The trial of Sudan’s ousted ex-president Omar al-Bashir, over the military coup that brought him to power in 1989, is to resume Tuesday, his lawyer told AFP.
Bashir’s trial alongside 27 other defendants had been delayed on August 10 as the defence team sought bail for three defendants.
But lawyer Hashem al-Gali told AFP that “the defendants in prison have been informed that the trial will resume on Tuesday.”
The second hearing had originally been set for August 11, but defence lawyers had sought Bashir’s release on bail along with two former senior leaders of the once powerful but now defunct National Congress Party.
After an appeal court rejected their request, the trial may now continue.
Bashir, 76, and his co-accused could face the death penalty if convicted over the 1989 Islamist-backed overthrow of the democratically elected government of prime minister Sadek al-Mahdi.

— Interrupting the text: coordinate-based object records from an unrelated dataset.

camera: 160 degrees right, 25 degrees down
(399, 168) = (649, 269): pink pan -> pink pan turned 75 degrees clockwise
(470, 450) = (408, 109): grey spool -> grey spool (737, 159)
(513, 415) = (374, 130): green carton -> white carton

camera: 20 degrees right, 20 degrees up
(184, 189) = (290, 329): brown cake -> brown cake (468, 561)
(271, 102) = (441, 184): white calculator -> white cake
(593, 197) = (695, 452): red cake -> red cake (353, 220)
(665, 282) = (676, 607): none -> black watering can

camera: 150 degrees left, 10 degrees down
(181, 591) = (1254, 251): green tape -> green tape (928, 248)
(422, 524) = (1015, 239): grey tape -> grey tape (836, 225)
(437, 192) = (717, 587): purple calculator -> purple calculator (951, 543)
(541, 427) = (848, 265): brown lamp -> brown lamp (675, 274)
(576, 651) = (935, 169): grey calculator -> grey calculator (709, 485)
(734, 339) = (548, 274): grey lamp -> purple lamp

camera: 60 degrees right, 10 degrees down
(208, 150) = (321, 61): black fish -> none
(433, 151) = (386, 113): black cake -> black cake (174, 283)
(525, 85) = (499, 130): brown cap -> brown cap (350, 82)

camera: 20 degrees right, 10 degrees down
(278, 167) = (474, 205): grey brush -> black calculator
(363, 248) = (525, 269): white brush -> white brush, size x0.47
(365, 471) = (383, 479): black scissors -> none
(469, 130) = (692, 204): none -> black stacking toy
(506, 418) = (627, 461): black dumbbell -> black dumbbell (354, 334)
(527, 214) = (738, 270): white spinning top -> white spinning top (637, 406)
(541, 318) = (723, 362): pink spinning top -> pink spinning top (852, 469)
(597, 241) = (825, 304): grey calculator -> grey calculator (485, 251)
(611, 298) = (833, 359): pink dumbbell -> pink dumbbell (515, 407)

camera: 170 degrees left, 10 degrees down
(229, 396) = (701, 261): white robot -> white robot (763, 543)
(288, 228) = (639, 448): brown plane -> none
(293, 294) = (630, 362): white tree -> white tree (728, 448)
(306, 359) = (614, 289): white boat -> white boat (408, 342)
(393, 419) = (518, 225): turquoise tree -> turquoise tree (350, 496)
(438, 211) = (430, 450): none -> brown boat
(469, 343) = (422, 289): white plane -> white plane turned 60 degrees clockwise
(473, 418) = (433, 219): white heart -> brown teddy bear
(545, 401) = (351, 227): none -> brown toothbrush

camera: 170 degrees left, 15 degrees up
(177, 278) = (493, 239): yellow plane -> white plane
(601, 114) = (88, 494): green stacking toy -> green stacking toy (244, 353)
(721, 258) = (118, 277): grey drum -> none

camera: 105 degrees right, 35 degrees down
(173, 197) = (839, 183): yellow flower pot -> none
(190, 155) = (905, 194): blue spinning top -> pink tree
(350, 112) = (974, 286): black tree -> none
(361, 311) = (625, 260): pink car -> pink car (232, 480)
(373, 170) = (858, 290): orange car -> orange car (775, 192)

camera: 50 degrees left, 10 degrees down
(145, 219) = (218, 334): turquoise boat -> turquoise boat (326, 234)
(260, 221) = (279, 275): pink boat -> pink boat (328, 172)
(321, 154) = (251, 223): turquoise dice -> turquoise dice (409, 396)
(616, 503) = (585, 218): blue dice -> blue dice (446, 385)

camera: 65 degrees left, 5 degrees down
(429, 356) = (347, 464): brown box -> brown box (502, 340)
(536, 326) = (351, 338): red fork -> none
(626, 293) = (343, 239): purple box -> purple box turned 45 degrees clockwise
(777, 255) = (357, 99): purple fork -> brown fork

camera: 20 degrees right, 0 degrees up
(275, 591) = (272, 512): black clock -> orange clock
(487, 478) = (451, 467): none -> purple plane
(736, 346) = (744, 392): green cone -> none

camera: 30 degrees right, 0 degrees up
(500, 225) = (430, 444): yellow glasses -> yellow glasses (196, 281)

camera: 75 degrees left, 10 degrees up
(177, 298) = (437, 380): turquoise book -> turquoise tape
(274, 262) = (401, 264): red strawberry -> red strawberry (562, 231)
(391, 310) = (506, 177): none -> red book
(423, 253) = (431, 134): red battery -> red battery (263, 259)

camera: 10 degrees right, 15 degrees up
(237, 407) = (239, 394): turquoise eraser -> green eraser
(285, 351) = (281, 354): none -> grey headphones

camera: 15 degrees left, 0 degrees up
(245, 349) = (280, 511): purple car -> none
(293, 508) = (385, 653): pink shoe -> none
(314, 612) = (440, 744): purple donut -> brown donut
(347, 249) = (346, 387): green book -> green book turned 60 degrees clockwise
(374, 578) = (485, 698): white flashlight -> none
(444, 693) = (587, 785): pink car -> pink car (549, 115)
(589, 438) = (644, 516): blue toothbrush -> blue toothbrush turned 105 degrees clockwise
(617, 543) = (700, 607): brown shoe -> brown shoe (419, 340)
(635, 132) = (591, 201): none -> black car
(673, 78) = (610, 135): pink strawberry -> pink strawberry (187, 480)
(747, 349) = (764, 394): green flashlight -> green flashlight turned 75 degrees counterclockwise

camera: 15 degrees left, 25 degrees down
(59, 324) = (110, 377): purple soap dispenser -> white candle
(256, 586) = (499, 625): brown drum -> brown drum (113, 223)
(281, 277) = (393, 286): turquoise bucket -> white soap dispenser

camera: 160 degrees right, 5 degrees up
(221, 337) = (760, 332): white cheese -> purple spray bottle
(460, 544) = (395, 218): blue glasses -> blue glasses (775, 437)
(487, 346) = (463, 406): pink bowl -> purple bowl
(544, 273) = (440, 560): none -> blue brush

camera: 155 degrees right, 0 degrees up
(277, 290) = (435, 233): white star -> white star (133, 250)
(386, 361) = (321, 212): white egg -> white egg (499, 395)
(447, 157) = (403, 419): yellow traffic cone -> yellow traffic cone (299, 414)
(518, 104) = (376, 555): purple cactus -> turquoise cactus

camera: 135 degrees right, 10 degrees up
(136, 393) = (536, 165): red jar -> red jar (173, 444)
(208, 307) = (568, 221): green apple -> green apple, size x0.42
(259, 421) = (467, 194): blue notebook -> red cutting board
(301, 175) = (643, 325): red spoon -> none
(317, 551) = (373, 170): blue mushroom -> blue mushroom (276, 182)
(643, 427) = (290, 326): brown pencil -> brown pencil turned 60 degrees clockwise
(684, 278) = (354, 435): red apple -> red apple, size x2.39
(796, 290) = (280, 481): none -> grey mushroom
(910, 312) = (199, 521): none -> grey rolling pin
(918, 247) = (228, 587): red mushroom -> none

It is the first time in the Arab world’s modern history that the architect of a coup is placed on trial for it, although the man dubbed the true brains behind the putsch, Hassan Turabi of the National Islamic Front, died in 2016.
Bashir stayed in power for 30 years before being overthrown on April 11, 2019 after several months of unprecedented, youth-led street demonstrations.
The trial comes as Sudan’s joint civilian-military transitional government brings in a wave of reforms and has relaunched peace talks with rebel groups.